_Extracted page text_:
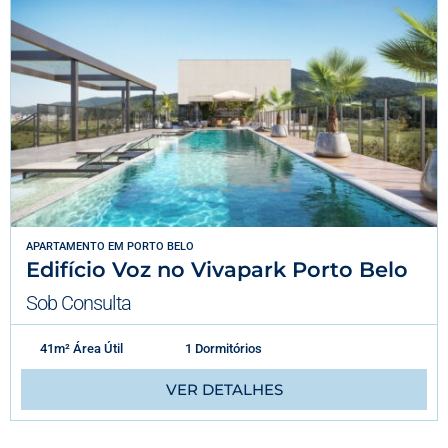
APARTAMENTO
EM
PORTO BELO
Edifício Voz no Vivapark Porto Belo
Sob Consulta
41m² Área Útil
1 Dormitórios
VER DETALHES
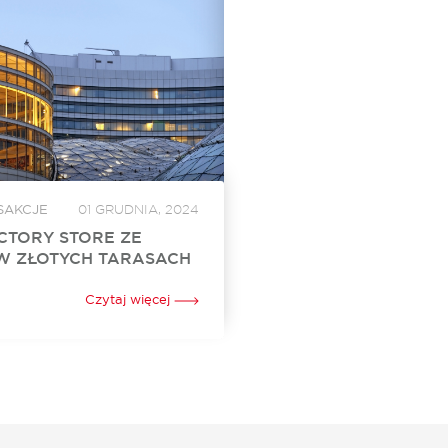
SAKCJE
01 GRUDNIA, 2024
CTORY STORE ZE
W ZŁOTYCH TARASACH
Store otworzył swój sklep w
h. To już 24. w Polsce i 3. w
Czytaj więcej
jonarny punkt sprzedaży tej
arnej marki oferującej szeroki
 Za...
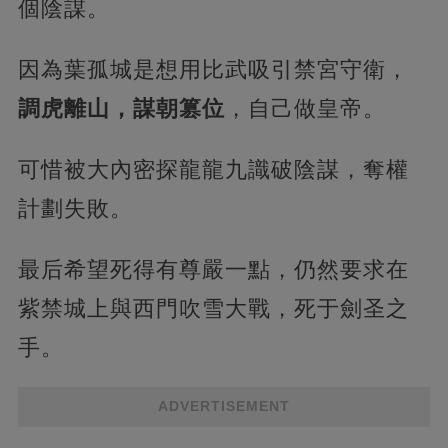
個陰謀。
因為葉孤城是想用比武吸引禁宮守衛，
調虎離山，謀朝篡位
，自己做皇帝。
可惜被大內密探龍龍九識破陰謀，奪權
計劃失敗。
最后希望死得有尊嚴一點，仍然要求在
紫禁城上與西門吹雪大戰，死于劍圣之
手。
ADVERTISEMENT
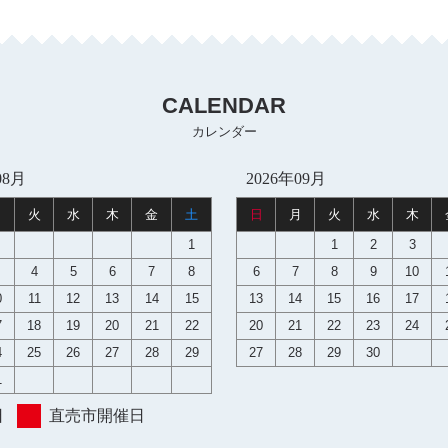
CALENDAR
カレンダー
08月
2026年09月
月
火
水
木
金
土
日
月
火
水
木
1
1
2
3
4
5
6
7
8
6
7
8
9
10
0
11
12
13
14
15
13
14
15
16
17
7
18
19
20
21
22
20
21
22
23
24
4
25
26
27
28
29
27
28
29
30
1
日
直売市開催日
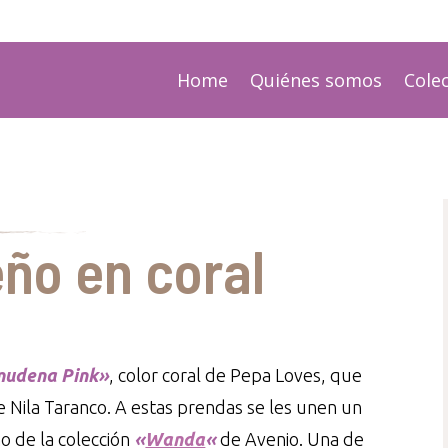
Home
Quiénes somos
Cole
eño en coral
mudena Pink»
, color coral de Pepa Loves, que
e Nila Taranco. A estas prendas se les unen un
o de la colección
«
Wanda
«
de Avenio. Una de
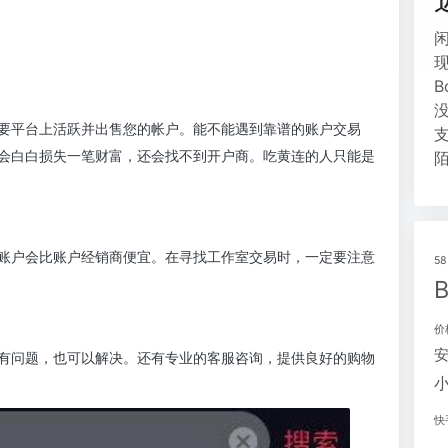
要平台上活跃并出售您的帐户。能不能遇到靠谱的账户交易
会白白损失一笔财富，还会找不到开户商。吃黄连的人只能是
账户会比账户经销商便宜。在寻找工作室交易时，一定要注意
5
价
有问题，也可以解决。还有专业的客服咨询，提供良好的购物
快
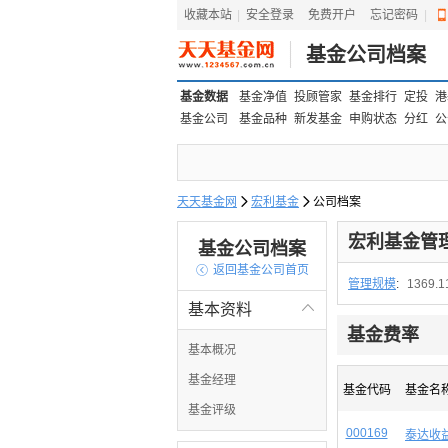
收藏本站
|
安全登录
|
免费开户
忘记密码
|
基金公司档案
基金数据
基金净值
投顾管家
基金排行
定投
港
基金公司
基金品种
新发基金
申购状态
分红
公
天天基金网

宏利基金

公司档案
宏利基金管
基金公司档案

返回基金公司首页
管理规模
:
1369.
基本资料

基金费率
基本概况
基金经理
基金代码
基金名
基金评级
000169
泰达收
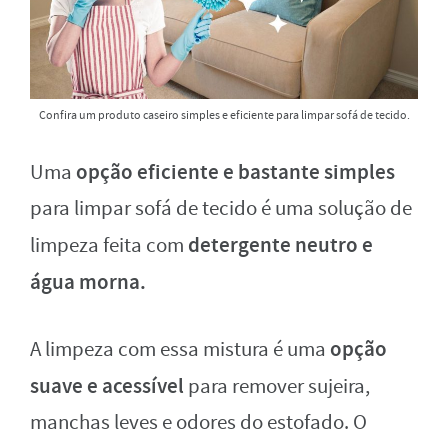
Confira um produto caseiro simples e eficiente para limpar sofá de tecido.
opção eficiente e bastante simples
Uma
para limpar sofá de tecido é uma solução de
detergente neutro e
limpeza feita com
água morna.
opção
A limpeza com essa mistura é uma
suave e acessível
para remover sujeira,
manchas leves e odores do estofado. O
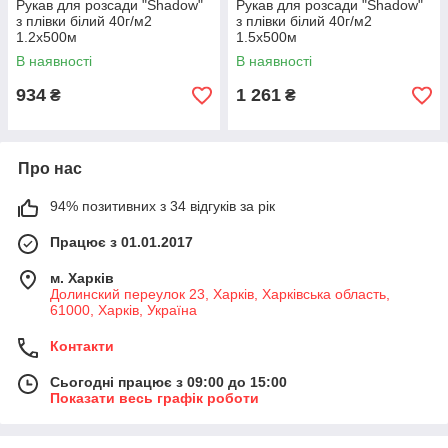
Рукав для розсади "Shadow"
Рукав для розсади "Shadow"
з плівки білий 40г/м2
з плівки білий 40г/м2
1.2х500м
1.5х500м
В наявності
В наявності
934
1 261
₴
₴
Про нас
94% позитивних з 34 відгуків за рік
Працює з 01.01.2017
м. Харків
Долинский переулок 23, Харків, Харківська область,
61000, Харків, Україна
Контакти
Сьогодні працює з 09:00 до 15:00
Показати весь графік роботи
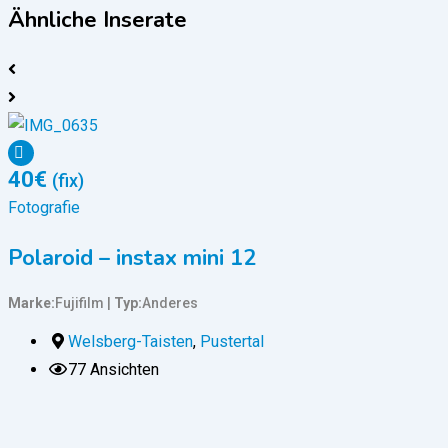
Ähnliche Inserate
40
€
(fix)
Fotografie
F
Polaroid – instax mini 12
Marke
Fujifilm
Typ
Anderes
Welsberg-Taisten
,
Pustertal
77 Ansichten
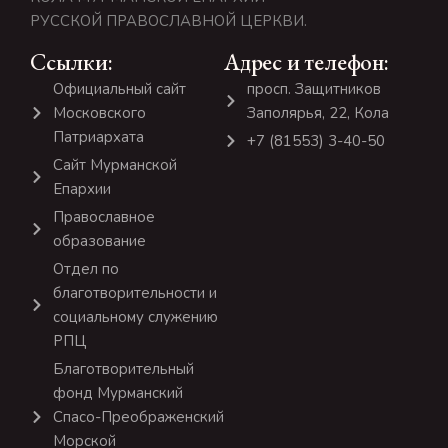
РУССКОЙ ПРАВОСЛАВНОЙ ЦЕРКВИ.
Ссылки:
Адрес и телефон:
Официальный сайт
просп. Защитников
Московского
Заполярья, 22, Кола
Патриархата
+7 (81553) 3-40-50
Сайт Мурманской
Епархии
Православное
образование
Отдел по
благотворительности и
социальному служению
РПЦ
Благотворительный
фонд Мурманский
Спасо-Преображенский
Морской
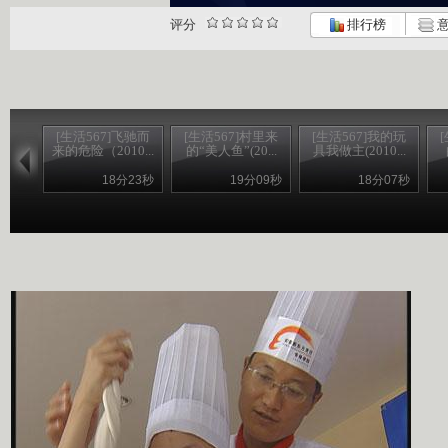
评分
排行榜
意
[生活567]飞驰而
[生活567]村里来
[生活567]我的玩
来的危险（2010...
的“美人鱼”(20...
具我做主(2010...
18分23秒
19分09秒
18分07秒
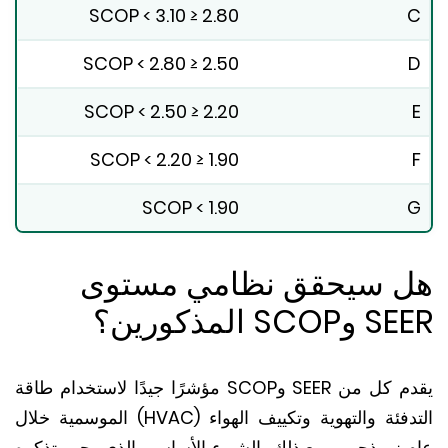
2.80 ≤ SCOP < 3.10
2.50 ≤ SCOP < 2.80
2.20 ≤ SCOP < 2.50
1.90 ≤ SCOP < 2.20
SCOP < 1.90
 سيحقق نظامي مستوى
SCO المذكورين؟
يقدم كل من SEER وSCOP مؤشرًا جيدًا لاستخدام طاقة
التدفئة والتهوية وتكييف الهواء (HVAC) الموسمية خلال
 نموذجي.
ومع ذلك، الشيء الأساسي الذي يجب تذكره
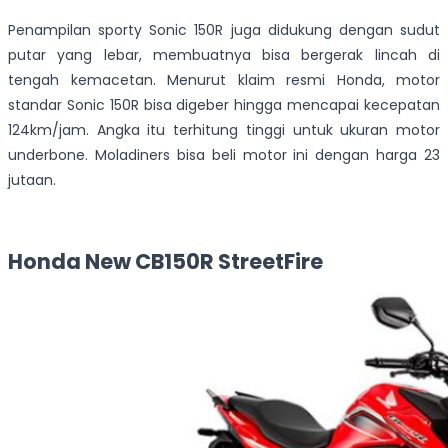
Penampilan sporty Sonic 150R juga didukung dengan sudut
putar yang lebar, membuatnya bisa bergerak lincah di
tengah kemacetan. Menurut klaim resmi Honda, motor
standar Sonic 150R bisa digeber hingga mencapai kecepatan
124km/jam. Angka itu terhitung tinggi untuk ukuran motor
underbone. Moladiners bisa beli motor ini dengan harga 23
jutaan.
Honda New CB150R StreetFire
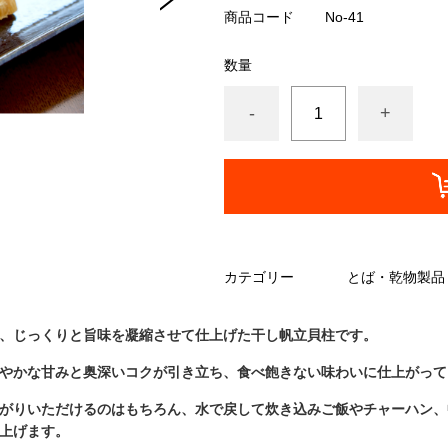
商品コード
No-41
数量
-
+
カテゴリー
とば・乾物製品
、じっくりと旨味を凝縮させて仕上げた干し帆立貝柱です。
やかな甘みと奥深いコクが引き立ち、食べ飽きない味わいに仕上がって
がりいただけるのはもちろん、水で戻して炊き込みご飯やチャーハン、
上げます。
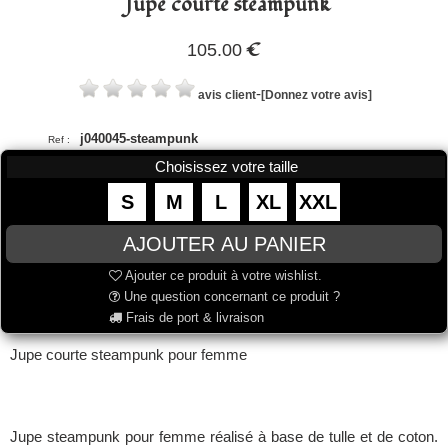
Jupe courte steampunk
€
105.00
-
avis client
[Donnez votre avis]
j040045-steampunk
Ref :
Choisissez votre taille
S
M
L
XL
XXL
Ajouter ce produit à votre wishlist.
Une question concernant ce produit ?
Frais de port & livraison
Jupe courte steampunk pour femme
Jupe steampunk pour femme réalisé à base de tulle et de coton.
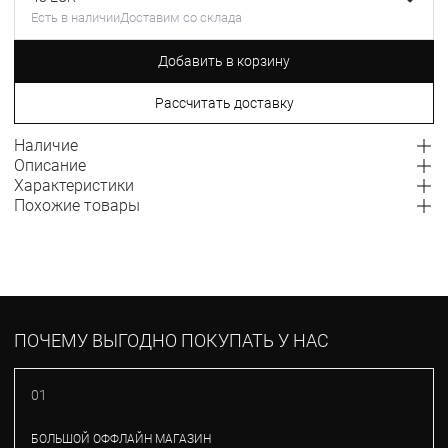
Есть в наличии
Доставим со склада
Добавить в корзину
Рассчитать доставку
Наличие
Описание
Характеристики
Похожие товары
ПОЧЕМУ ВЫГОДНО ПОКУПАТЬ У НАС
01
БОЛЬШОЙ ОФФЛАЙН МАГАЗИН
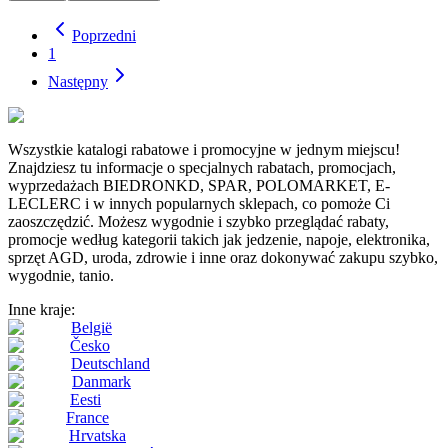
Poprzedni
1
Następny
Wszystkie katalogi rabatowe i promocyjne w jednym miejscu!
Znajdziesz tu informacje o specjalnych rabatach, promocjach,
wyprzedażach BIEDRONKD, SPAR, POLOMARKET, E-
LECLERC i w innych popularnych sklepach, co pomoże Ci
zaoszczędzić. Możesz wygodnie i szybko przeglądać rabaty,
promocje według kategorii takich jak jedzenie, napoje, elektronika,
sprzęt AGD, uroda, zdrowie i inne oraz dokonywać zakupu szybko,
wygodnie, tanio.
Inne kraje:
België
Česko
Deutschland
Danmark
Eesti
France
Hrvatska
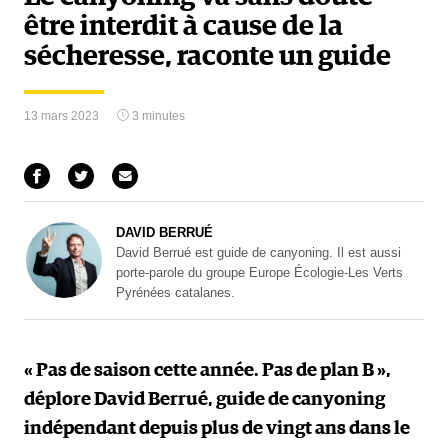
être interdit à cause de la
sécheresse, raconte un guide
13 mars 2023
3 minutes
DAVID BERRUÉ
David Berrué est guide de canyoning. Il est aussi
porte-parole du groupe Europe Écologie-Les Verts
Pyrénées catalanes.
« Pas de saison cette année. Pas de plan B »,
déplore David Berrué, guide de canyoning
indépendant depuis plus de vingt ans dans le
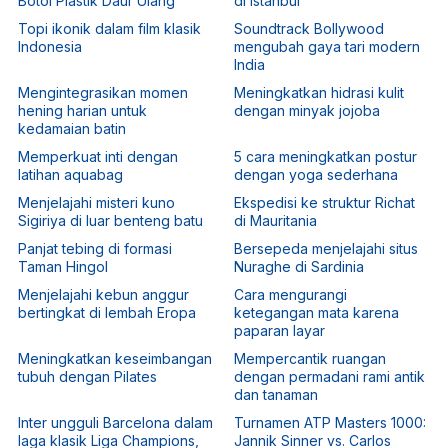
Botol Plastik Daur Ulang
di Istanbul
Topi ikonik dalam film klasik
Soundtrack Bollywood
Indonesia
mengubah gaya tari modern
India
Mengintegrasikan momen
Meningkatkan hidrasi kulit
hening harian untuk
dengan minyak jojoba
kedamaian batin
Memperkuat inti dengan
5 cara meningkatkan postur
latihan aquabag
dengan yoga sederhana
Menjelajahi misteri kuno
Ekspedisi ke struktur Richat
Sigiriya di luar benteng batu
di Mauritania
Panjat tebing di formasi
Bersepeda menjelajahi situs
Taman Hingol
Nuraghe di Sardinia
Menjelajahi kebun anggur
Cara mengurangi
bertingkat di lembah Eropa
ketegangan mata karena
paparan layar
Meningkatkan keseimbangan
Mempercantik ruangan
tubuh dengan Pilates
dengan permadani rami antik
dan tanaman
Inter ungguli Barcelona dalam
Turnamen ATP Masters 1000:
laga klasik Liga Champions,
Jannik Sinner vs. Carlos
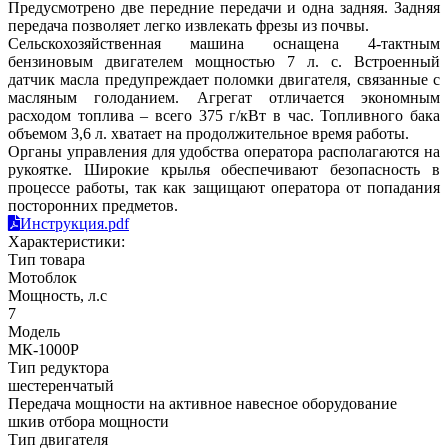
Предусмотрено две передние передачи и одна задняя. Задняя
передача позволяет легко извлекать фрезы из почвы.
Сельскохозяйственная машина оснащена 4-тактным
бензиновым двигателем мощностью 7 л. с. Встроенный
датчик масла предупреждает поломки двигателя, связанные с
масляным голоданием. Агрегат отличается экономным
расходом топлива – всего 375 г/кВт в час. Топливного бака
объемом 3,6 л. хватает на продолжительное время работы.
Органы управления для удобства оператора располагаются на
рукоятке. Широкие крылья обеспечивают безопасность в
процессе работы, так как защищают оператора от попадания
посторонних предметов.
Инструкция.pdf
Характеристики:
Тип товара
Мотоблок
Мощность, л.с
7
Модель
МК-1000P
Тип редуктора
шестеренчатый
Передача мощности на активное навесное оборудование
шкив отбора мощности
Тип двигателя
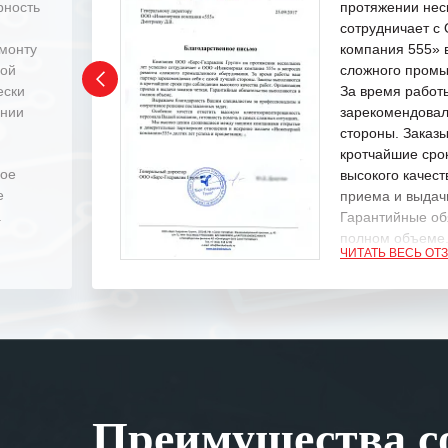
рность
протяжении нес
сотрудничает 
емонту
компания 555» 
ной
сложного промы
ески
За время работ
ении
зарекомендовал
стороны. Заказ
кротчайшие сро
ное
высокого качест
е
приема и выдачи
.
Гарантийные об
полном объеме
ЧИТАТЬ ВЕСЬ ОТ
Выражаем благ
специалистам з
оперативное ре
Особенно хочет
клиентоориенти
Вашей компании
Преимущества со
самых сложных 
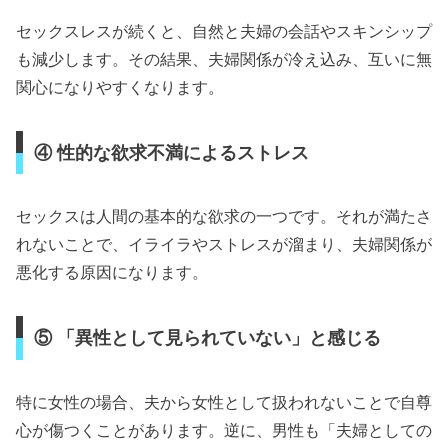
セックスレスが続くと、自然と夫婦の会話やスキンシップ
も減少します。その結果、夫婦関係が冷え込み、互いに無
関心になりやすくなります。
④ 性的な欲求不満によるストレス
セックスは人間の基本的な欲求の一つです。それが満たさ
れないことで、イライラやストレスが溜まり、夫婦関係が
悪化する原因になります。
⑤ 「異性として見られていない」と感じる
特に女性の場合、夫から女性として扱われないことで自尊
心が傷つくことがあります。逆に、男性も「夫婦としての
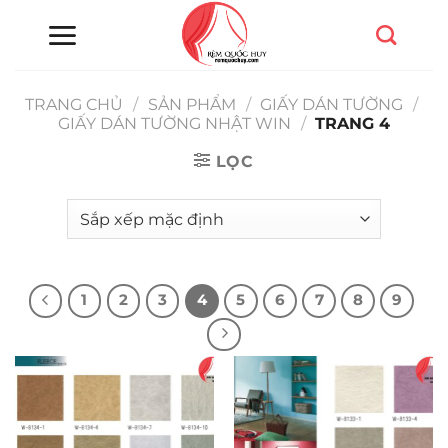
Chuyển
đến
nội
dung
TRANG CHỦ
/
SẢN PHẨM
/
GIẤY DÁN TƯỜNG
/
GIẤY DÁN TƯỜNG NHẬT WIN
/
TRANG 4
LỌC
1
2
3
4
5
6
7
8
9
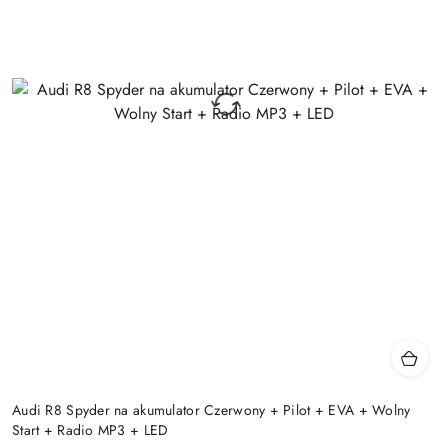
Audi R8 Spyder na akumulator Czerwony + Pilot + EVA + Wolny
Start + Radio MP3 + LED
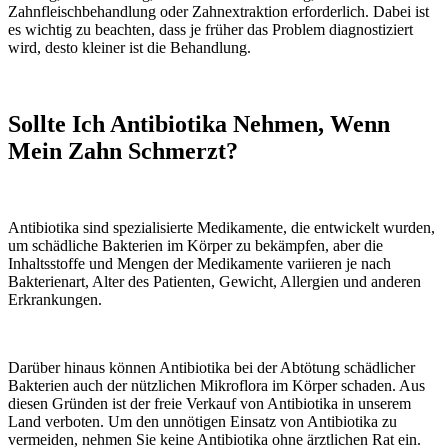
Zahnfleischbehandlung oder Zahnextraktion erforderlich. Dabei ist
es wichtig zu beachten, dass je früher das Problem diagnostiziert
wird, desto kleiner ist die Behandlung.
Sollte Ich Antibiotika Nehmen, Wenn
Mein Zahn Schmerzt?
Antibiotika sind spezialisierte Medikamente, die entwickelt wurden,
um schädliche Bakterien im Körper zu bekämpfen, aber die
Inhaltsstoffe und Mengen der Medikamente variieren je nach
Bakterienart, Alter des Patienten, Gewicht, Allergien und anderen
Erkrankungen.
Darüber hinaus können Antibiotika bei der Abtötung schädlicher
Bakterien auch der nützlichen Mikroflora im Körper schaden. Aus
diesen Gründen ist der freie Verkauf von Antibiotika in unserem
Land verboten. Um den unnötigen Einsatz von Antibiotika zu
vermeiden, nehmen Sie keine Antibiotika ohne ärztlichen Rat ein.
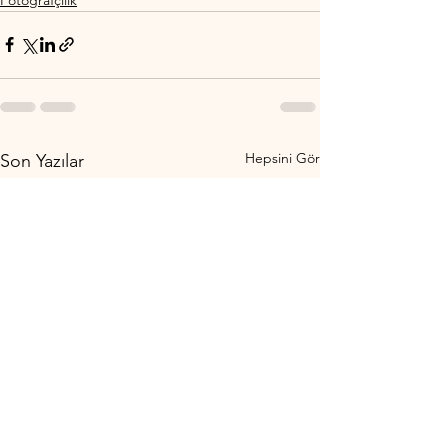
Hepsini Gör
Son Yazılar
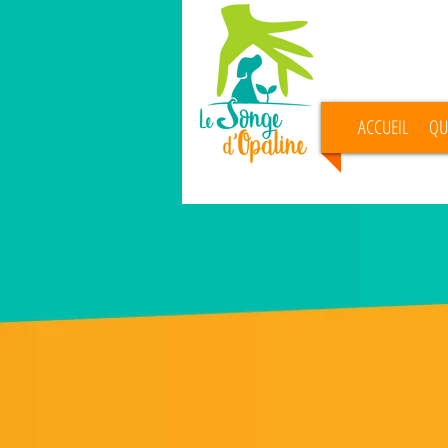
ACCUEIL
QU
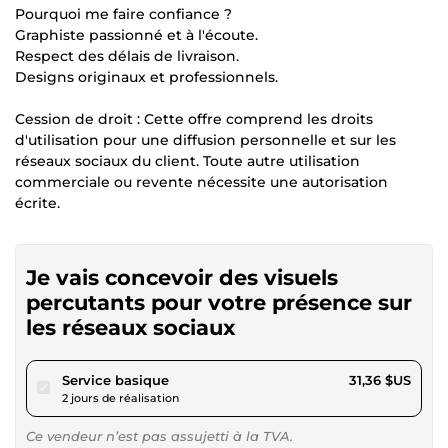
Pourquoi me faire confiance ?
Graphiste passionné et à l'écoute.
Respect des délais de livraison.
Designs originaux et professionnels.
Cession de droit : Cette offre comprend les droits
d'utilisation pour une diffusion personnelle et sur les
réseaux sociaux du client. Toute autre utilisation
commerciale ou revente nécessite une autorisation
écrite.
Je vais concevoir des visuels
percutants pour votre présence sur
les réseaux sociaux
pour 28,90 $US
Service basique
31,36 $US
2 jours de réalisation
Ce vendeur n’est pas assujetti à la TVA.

_WHAT YOU SHOULD DO_: Copy the lines of the records word for word, starting with the line containing "Есть в наличии" and going through the line containing "БОЛЬШОЙ ОФФЛАЙН МАГАЗИН".

_TASK SOLUTION_:
Есть в наличии
Доставим со склада
Добавить в корзину
Рассчитать доставку
Наличие
Описание
Характеристики
Похожие товары
ПОЧЕМУ ВЫГОДНО ПОКУПАТЬ У НАС
01
БОЛЬШОЙ ОФФЛАЙН МАГАЗИН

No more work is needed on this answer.